The gas-producing dry cell looks very similar to a standard button cell battery. To activate it, the circuit between the positive and negative pole is closed via a defined electrical resistor. Hydrogen gas is generated in proportion to the flowing electric current. Using a modifiable resistor, the precise rate of gas production can be adjusted at any time via a simple control loop. Start-stop operation can also be implemented (Figure 3).

Excellent Functionality with High-Viscosity or Fine Needles

The gas-producing dry cell is excellent for small but accurate dispensing rates. For example, a single cell can generate gas at a rate of up to 10 mL/h at standard atmospheric pressure; with a required overpressure of 1 bar in front of the needle, the gas-producing dry cell can achieve a rate of 5 mL/h. This speed can be multiplied by connecting several single cells in series. The system can generate pressures of up to 25 bar if required, making it ideal for applications where more force is needed to dispense the medium due to higher viscosity or a small needle diameter. It is even possible to handle paste-like materials.

Wide Application Temperature Range

The gas-producing dry cell can be used at temperatures between -20°C and +55°C, covers a very wide range of applications and is ideal for drugs that require cold chain storage. Its functionality is unaffected by long-term storage. This has been proven in an industrial environment for years.

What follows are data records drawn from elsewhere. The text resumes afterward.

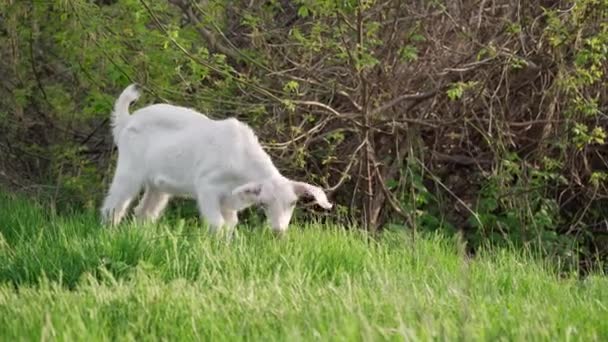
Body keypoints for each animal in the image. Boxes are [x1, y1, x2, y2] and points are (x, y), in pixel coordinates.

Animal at [102, 83, 334, 232]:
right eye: (264, 204)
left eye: (293, 203)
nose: (278, 232)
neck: (241, 157)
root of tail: (127, 120)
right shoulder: (207, 188)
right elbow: (217, 224)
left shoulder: (229, 200)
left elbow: (230, 226)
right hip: (129, 170)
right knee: (114, 205)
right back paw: (109, 234)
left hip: (158, 185)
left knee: (145, 211)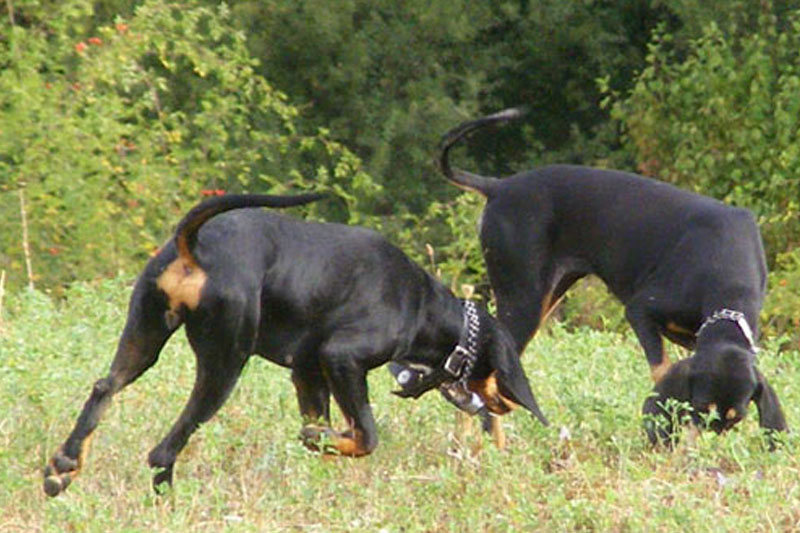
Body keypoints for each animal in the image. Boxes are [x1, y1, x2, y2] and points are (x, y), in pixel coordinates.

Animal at [42, 190, 544, 494]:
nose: (505, 406)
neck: (422, 305)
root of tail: (196, 246)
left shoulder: (308, 373)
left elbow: (327, 434)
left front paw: (320, 442)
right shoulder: (341, 359)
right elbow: (367, 436)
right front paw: (325, 438)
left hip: (144, 336)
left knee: (104, 389)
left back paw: (62, 467)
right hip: (224, 363)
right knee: (165, 448)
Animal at [438, 107, 788, 436]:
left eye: (735, 419)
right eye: (701, 406)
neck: (725, 265)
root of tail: (499, 186)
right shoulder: (640, 311)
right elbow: (662, 371)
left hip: (548, 293)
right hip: (523, 301)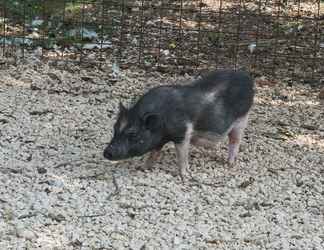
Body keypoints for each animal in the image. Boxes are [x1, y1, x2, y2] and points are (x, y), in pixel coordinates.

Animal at [105, 70, 254, 180]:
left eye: (133, 134)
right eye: (115, 129)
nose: (107, 152)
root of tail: (247, 78)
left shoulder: (183, 132)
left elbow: (182, 155)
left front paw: (184, 175)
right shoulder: (160, 139)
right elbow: (154, 154)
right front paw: (142, 167)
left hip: (242, 119)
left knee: (235, 141)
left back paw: (230, 163)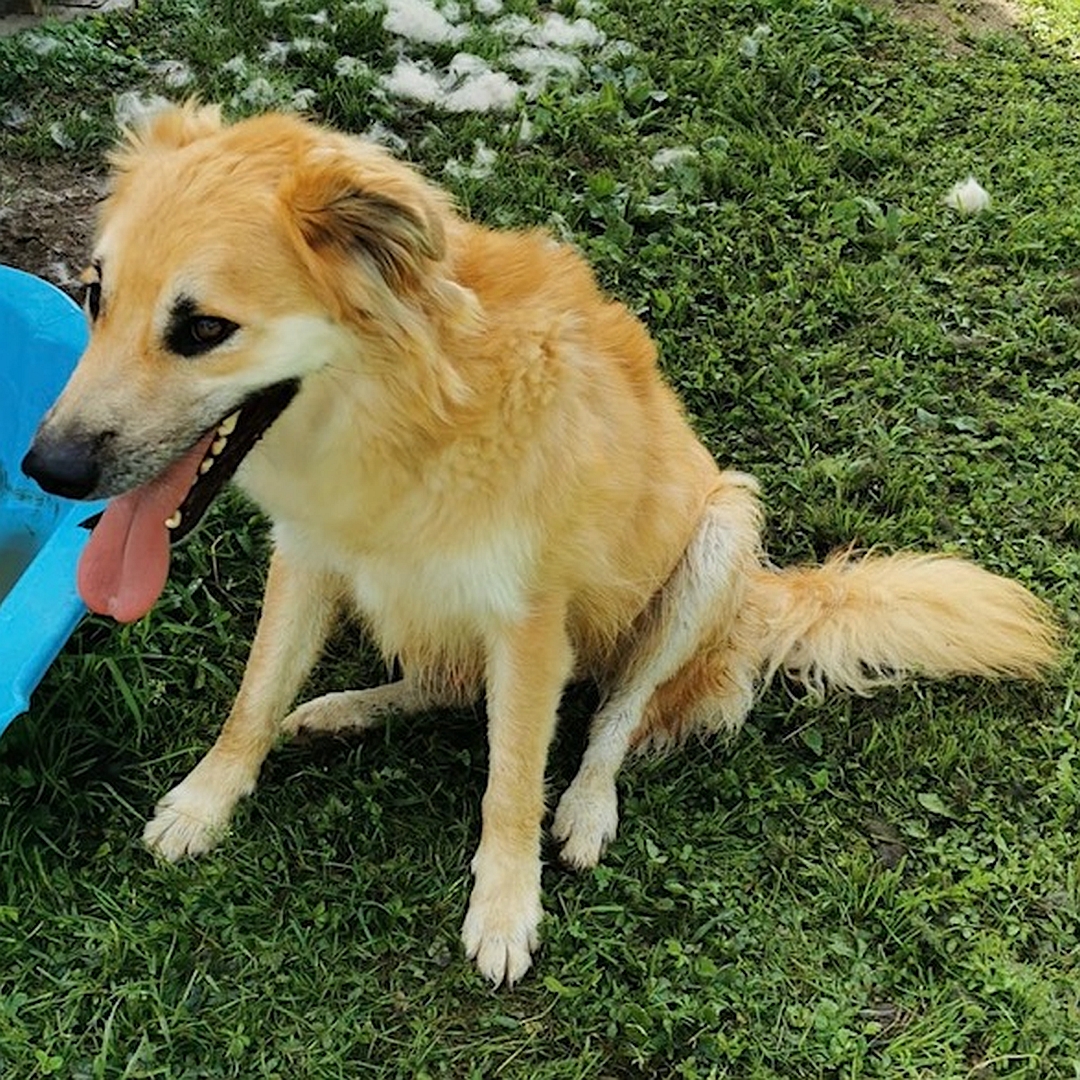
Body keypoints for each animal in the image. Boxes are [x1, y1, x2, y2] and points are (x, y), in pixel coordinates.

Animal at [21, 103, 1058, 989]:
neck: (405, 417)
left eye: (203, 329)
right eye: (95, 296)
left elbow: (513, 778)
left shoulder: (528, 627)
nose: (46, 467)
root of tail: (768, 605)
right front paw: (206, 802)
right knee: (443, 685)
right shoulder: (310, 558)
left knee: (615, 722)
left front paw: (505, 908)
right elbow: (254, 695)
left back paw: (588, 810)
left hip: (719, 535)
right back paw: (342, 710)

Free of Air Bubbles in the Drug

Dispensing drugs by displacement has a significant benefit over systems that use vacuum: no vacuum is generated, which prevents the formation of air bubbles.

Figure 4: The gas-producing dry cell looks like a standard button cell battery. The size is smaller than a fingertip.

High Level of Safety and Toxicologically Harmless

The molecular hydrogen produced by the gas-producing dry cell is highly pure. Hydrogen gas is toxicologically harmless to the human body in small quantities. Products with the gas-producing dry cell can be approved in all areas where explosion-proof protection is required due to the low electrical output. With a size of Ø11.6 mm by 5.5 mm, the gas-producing dry cell is capable of producing up to 140 mL of pure hydrogen (1 atm at room temperature). Compared with other systems, the high power-density it achieves is unique (Figure 4).